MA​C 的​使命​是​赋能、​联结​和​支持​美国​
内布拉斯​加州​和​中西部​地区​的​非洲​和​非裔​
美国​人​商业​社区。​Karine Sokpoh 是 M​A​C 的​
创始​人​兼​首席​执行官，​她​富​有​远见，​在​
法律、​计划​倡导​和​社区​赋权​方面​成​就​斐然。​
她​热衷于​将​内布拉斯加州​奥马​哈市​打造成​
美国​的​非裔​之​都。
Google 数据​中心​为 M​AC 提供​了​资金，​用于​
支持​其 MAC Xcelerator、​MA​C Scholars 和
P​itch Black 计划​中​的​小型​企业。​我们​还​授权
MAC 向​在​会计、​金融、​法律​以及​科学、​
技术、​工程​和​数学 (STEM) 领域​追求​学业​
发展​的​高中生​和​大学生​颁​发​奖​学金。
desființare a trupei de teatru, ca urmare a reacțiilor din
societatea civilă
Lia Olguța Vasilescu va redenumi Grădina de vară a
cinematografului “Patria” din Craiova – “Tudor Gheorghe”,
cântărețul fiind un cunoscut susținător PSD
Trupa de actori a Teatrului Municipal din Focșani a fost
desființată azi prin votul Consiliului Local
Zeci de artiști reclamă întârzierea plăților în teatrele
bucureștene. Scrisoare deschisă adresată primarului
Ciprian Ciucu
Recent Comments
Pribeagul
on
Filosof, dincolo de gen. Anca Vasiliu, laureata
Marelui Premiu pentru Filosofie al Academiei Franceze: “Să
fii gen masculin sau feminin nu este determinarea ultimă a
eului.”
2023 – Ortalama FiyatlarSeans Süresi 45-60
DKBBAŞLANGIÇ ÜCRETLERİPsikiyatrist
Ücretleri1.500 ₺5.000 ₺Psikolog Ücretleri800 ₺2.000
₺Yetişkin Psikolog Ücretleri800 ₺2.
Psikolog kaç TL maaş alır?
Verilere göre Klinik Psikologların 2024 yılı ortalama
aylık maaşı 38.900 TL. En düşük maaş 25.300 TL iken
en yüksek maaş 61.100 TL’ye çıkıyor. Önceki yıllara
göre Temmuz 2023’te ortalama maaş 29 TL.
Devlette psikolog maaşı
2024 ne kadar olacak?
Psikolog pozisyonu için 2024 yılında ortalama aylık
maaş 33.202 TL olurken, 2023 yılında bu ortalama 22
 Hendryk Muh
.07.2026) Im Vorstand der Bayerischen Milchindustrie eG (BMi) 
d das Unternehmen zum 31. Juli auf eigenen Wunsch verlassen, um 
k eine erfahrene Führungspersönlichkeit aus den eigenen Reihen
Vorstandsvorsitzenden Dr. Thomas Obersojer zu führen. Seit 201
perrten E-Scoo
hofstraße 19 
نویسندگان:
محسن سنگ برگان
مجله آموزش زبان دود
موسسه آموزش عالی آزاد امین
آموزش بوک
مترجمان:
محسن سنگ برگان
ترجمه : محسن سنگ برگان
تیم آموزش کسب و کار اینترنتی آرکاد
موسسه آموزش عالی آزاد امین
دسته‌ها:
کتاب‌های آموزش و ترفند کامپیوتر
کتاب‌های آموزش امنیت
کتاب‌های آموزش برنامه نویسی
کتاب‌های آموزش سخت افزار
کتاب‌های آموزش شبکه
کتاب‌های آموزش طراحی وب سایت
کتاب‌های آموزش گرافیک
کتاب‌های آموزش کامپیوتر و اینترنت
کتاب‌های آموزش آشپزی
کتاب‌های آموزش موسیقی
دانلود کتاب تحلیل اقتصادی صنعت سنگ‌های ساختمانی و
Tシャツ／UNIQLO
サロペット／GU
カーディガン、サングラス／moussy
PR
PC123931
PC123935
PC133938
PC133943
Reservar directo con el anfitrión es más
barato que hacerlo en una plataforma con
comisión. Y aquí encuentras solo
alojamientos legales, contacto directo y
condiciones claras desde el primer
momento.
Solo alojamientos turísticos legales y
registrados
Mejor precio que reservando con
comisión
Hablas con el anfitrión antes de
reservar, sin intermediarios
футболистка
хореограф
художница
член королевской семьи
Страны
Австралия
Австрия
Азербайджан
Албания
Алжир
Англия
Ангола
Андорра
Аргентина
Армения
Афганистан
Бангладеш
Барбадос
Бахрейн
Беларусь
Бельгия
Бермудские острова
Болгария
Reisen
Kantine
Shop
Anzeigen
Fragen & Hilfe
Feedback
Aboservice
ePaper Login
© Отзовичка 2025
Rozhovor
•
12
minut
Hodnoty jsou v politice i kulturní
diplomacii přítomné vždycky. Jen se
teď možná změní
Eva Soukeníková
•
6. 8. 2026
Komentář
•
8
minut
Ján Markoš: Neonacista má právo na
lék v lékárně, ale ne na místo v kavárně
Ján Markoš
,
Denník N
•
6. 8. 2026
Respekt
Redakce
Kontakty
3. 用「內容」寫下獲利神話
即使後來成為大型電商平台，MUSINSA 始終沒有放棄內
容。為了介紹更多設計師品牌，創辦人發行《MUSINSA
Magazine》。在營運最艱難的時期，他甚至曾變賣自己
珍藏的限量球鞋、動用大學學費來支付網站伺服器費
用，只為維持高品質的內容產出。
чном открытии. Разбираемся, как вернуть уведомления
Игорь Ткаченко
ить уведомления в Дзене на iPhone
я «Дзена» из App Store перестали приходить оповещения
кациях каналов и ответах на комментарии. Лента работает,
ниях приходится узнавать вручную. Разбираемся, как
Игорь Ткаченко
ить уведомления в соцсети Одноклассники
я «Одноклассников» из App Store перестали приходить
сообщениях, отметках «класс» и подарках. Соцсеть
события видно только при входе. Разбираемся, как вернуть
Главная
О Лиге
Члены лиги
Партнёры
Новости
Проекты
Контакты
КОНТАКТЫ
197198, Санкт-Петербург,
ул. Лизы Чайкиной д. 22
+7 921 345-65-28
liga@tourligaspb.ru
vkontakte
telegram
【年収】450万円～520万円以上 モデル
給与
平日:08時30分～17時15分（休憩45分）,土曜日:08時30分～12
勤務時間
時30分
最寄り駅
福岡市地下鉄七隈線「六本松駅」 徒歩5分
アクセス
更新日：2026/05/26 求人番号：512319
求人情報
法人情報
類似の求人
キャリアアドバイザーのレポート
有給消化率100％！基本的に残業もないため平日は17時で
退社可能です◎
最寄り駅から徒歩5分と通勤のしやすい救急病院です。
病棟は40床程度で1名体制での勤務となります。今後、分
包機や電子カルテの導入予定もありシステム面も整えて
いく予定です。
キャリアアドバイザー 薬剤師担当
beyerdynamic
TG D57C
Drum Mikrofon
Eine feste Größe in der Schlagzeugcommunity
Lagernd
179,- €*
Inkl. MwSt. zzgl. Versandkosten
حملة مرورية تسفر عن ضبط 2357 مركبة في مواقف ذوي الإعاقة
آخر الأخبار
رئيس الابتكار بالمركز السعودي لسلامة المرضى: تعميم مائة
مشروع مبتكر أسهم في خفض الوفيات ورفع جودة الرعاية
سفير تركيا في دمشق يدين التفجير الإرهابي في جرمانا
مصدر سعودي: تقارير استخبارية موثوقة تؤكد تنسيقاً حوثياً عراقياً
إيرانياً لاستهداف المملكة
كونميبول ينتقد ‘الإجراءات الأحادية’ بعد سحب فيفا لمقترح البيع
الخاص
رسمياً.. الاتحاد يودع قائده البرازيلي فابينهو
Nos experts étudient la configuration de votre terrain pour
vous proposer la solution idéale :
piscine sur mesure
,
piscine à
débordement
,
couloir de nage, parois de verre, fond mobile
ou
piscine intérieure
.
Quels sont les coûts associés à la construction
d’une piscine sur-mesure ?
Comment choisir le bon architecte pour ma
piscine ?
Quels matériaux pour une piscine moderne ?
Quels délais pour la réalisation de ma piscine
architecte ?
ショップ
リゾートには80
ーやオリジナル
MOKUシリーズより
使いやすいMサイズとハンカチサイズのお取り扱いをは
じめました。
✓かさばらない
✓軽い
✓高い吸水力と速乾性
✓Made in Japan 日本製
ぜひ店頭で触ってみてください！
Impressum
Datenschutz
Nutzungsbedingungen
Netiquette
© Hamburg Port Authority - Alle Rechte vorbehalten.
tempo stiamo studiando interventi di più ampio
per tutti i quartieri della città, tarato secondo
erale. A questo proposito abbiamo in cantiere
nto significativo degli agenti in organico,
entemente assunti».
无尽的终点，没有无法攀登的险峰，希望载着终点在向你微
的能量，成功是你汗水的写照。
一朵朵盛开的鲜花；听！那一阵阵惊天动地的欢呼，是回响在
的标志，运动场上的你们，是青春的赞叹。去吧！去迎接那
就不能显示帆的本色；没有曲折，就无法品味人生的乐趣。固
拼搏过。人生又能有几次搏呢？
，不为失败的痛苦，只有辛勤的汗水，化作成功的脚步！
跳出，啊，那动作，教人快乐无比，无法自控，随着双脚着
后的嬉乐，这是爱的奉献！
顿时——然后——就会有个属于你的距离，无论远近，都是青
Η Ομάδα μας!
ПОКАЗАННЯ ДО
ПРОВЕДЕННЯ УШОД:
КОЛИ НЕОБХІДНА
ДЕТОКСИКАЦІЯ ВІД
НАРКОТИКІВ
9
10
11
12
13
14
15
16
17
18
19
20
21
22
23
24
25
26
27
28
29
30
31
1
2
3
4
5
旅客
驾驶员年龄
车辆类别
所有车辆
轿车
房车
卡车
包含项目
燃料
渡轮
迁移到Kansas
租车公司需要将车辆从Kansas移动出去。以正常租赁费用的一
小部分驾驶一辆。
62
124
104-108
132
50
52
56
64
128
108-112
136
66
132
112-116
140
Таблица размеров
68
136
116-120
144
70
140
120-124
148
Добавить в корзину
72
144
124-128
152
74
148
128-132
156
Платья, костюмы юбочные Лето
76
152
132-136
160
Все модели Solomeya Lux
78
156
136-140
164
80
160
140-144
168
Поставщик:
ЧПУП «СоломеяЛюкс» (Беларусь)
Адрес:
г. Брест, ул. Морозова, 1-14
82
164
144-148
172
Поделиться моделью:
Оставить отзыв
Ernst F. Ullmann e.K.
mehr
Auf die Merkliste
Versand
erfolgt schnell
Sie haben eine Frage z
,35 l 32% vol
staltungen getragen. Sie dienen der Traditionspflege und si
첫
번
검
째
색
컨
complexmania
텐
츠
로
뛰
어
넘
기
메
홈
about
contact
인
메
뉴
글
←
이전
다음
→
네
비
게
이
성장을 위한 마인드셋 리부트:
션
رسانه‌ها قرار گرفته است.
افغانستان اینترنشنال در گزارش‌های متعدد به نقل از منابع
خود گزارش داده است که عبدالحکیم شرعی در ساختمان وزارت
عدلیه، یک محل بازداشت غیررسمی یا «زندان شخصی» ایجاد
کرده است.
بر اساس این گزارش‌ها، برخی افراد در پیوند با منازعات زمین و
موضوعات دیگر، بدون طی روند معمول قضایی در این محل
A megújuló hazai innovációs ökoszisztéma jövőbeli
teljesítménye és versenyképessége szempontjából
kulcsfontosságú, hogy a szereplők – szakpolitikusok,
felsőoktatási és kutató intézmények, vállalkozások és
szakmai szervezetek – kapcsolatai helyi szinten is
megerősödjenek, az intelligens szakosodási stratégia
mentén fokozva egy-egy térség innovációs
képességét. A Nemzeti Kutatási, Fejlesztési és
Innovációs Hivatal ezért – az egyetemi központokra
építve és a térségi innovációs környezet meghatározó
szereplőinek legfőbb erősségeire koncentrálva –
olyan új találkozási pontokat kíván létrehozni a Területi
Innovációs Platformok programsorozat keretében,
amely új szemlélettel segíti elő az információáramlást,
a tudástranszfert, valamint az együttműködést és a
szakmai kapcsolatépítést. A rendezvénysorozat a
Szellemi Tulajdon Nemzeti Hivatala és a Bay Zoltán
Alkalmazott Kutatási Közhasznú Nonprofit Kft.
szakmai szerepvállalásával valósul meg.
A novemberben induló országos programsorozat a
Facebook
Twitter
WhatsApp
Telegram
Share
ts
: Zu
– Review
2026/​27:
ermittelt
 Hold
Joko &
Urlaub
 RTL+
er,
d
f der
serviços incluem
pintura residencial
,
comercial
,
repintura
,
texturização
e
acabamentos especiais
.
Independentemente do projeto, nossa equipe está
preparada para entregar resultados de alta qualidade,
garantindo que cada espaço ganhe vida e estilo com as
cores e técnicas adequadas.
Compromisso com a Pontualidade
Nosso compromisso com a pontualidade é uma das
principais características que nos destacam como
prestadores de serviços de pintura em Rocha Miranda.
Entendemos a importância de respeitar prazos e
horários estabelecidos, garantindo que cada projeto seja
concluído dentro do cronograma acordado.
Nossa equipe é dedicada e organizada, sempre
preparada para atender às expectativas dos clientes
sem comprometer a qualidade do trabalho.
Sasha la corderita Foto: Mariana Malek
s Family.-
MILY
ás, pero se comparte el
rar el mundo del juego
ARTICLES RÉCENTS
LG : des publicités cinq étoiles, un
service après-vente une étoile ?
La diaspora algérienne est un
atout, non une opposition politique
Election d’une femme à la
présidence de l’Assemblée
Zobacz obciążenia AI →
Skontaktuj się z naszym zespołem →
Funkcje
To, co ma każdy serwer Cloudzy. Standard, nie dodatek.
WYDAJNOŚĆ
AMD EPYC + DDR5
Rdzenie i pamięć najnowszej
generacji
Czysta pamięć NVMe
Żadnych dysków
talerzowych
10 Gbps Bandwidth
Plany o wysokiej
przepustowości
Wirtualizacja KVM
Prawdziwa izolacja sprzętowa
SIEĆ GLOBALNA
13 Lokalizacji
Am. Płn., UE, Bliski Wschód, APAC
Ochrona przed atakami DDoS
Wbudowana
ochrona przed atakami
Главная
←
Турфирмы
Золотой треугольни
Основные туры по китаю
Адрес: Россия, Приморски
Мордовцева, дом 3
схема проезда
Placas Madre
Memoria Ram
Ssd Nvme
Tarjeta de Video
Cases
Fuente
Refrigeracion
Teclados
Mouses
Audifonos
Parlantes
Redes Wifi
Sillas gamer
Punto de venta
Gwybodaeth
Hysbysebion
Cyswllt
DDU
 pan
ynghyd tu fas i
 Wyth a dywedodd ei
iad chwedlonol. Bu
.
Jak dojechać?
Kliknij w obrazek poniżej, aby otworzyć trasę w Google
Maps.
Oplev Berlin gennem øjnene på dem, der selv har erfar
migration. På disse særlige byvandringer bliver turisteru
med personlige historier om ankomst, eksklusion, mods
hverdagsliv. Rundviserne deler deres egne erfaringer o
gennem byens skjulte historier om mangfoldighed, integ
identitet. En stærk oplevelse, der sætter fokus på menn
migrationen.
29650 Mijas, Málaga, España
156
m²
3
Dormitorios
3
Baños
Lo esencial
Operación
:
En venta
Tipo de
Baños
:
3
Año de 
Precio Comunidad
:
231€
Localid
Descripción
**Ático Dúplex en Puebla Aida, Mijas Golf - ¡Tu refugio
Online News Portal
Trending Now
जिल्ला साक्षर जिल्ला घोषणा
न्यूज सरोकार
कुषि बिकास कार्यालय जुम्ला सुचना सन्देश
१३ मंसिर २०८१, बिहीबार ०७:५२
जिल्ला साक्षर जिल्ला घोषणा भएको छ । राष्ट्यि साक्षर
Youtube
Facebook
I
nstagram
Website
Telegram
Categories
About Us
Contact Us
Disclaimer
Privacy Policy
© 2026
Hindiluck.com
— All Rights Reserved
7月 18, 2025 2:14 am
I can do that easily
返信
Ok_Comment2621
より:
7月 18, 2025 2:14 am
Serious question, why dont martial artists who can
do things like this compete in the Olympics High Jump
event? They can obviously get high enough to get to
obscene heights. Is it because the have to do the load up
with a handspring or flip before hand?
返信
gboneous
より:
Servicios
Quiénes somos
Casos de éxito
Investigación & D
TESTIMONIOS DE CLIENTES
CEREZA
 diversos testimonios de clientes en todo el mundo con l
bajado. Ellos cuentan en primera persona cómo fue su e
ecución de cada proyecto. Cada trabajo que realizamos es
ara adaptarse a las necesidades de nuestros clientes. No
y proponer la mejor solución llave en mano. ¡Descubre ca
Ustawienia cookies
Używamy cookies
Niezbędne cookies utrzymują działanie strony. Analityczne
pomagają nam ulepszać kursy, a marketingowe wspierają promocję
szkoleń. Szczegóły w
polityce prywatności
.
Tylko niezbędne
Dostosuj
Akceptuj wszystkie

##############################

§ **Your objective**
Reproduce the records word for word, from their first line through the line containing "P​itch Black 计划​中​的​小型​企业。​我们​还​授权", inclusive.

§ **Written reply**
MA​C 的​使命​是​赋能、​联结​和​支持​美国​
内布拉斯​加州​和​中西部​地区​的​非洲​和​非裔​
美国​人​商业​社区。​Karine Sokpoh 是 M​A​C 的​
创始​人​兼​首席​执行官，​她​富​有​远见，​在​
法律、​计划​倡导​和​社区​赋权​方面​成​就​斐然。​
她​热衷于​将​内布拉斯加州​奥马​哈市​打造成​
美国​的​非裔​之​都。
Google 数据​中心​为 M​AC 提供​了​资金，​用于​
支持​其 MAC Xcelerator、​MA​C Scholars 和
P​itch Black 计划​中​的​小型​企业。​我们​还​授权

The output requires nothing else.